Records shown |
+ + + + + + +

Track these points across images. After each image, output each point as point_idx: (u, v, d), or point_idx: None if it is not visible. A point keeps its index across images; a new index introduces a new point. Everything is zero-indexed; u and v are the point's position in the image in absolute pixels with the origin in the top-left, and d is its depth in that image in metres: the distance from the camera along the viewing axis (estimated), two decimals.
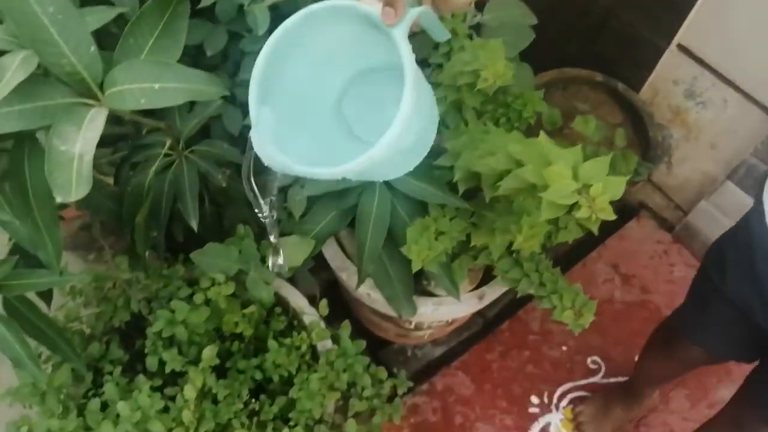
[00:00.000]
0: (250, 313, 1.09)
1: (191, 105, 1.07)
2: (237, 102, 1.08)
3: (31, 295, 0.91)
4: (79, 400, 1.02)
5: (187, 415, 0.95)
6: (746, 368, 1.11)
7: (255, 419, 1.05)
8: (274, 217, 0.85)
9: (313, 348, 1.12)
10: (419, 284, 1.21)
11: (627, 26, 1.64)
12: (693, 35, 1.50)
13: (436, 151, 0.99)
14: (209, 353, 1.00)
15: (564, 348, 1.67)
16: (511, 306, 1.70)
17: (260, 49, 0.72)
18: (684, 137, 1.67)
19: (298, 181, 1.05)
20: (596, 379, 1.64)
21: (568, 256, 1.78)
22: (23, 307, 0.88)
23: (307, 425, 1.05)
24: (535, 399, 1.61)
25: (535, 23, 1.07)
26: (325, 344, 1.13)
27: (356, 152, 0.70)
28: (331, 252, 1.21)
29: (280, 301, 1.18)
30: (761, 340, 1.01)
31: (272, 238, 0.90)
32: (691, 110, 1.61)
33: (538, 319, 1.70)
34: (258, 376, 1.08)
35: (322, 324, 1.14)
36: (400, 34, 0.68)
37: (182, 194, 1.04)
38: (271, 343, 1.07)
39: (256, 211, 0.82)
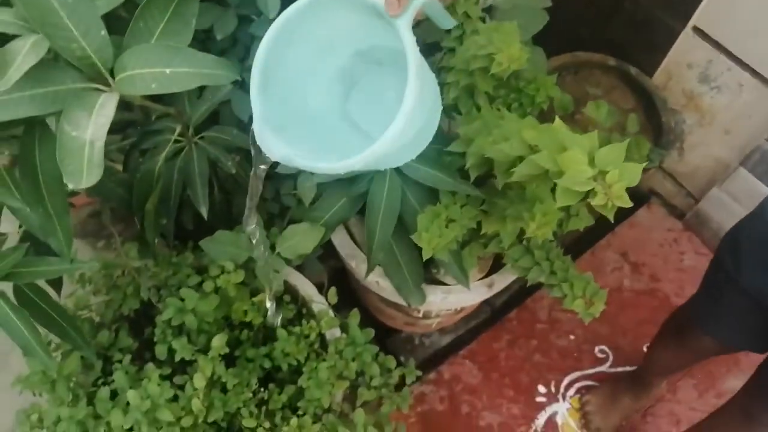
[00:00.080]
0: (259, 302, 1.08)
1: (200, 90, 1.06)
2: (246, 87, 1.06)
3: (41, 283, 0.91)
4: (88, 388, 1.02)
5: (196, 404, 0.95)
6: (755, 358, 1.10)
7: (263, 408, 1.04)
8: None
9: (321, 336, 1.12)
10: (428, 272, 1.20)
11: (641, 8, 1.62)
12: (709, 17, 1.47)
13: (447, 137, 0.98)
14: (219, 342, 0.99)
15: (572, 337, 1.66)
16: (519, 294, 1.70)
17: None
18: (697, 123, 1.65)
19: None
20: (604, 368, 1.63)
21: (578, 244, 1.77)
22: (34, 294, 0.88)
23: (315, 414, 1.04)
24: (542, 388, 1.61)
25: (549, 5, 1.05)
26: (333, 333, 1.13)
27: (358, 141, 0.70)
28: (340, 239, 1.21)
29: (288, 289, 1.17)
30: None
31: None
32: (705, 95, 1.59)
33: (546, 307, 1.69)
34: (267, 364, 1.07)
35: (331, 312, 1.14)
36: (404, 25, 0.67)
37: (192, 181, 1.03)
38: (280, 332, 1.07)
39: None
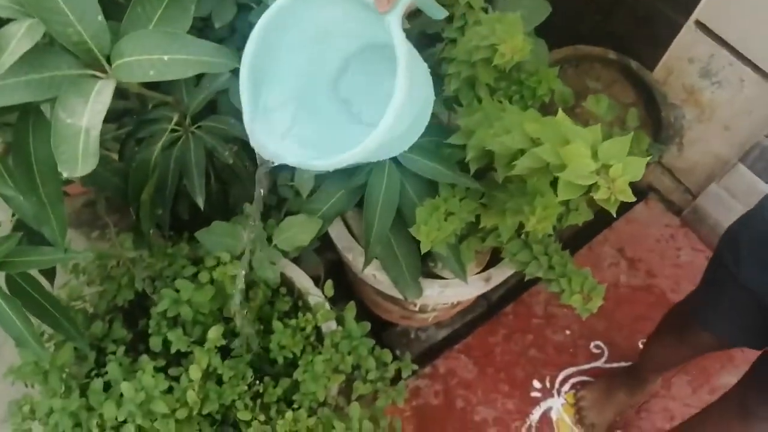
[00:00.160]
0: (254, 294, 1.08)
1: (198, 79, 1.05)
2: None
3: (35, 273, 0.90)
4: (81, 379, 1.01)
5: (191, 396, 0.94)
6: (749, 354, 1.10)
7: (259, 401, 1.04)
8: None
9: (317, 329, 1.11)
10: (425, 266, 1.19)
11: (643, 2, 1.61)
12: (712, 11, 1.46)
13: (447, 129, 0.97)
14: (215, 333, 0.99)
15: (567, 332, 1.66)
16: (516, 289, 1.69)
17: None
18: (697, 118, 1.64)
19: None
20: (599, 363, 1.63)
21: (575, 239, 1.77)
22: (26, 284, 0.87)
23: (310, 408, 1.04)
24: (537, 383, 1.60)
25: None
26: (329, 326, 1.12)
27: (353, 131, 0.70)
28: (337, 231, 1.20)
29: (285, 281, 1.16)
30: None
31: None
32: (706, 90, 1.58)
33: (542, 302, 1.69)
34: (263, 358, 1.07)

+ + + + + + +

Using the data above, reproduce exactly the lines from the line that contains "28: (331, 252, 1.21)" through the line that contains "39: (256, 211, 0.82)", including both.

28: (331, 252, 1.21)
29: (280, 301, 1.18)
30: (761, 340, 1.01)
31: (272, 238, 0.90)
32: (691, 110, 1.61)
33: (538, 319, 1.70)
34: (258, 376, 1.08)
35: (322, 324, 1.14)
36: (400, 34, 0.68)
37: (182, 194, 1.04)
38: (271, 343, 1.07)
39: (256, 211, 0.82)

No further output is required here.